**YOUR TASK:** Read the material below and tally how many lines hold the word "back", giving the number and nothing else.

------ RECORDS TO USE

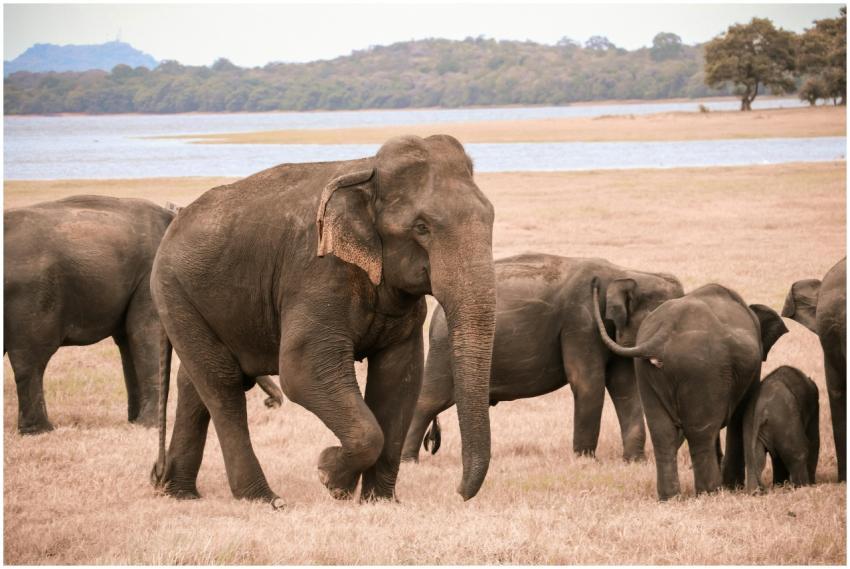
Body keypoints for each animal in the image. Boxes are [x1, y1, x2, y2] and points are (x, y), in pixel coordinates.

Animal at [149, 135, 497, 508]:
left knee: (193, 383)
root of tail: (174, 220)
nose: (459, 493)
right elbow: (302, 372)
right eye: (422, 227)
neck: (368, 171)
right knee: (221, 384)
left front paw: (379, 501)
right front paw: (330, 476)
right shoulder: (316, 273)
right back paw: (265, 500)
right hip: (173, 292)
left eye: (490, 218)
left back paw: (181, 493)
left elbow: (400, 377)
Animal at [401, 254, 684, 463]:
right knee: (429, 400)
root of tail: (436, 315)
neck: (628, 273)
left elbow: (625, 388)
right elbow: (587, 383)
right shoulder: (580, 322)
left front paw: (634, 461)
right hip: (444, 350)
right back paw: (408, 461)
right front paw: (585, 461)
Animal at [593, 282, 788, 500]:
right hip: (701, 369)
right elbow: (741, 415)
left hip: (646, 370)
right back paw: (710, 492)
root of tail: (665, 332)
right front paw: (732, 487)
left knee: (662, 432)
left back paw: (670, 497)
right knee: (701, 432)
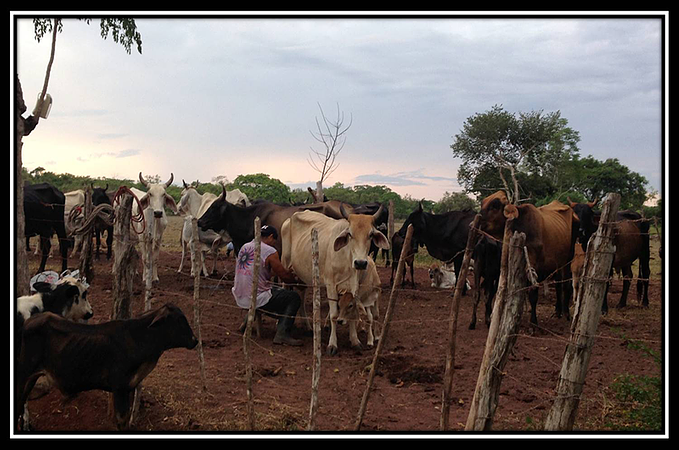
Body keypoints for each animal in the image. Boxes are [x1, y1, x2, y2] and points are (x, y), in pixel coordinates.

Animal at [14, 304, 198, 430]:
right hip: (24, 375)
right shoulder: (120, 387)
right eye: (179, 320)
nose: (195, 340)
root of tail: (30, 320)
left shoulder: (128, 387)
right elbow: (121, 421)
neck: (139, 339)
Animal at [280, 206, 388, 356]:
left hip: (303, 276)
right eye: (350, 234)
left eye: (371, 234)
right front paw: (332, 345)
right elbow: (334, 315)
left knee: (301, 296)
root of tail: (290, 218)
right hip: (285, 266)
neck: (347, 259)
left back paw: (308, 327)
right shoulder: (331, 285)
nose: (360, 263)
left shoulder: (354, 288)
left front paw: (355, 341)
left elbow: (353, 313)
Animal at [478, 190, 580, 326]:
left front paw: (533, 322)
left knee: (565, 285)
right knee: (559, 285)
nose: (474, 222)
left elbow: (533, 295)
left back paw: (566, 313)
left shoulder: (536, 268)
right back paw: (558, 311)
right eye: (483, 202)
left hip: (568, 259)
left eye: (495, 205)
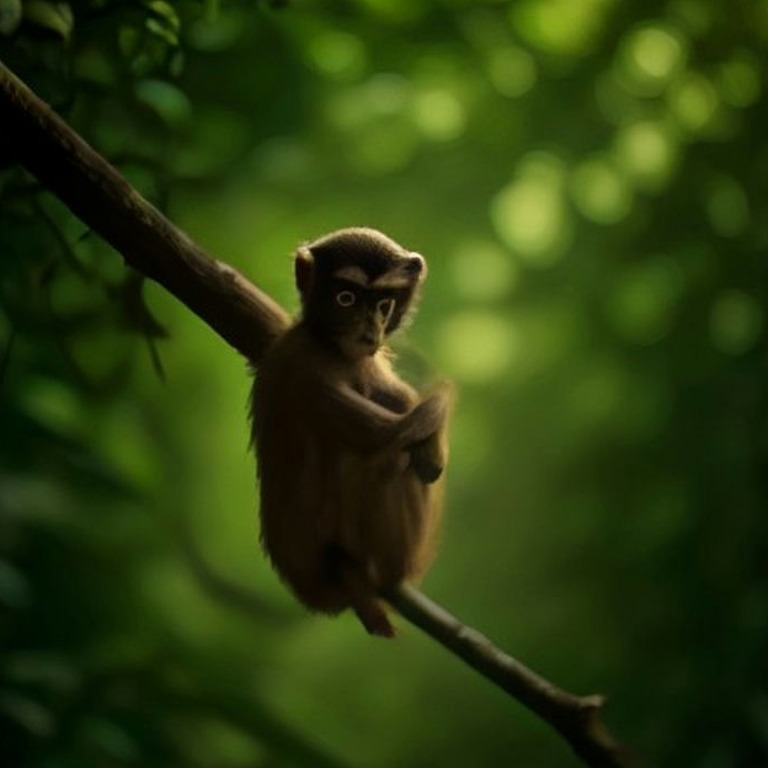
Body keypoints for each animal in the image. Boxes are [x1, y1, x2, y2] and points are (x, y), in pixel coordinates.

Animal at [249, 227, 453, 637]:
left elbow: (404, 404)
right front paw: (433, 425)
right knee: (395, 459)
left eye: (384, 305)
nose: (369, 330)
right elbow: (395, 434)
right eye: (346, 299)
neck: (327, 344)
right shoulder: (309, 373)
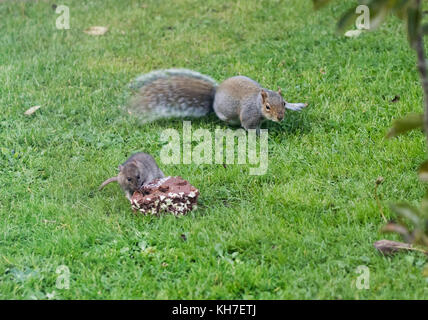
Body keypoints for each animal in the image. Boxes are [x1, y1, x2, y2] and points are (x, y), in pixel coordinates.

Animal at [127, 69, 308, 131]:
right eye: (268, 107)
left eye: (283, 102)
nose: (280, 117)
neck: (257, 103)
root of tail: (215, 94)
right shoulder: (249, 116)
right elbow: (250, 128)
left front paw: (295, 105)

------------
------ RECORDS TO USE

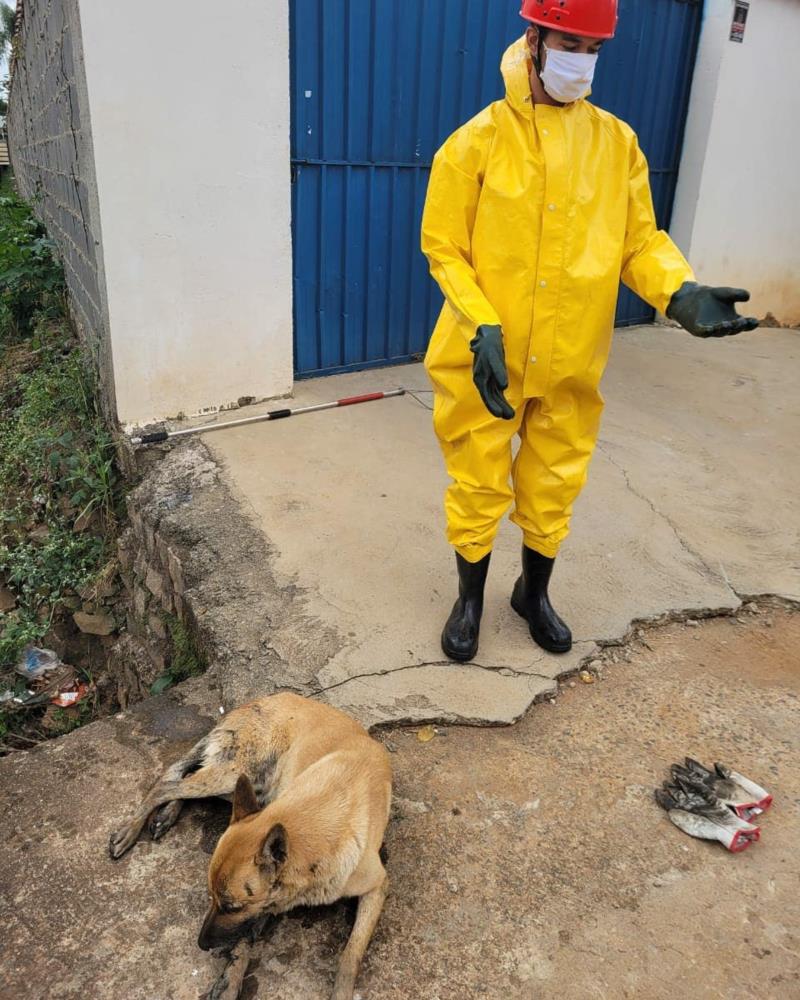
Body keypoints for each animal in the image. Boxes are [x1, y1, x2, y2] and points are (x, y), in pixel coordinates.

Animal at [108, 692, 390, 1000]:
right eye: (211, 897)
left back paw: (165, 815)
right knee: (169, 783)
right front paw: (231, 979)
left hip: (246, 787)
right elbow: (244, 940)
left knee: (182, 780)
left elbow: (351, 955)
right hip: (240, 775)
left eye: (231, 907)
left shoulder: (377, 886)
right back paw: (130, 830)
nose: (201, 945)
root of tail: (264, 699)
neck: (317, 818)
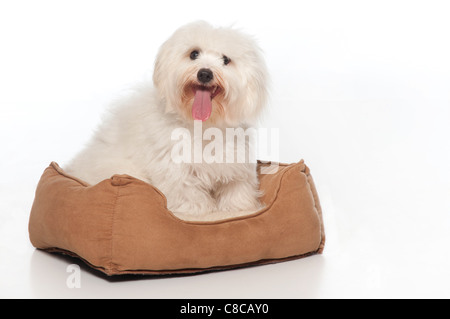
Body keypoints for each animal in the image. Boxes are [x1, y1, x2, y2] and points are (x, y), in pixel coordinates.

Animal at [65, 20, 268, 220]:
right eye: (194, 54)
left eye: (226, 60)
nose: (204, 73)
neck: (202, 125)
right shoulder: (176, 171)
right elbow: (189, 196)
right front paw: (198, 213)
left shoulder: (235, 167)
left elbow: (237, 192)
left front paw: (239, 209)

------------

**EXERCISE RESULT:** 10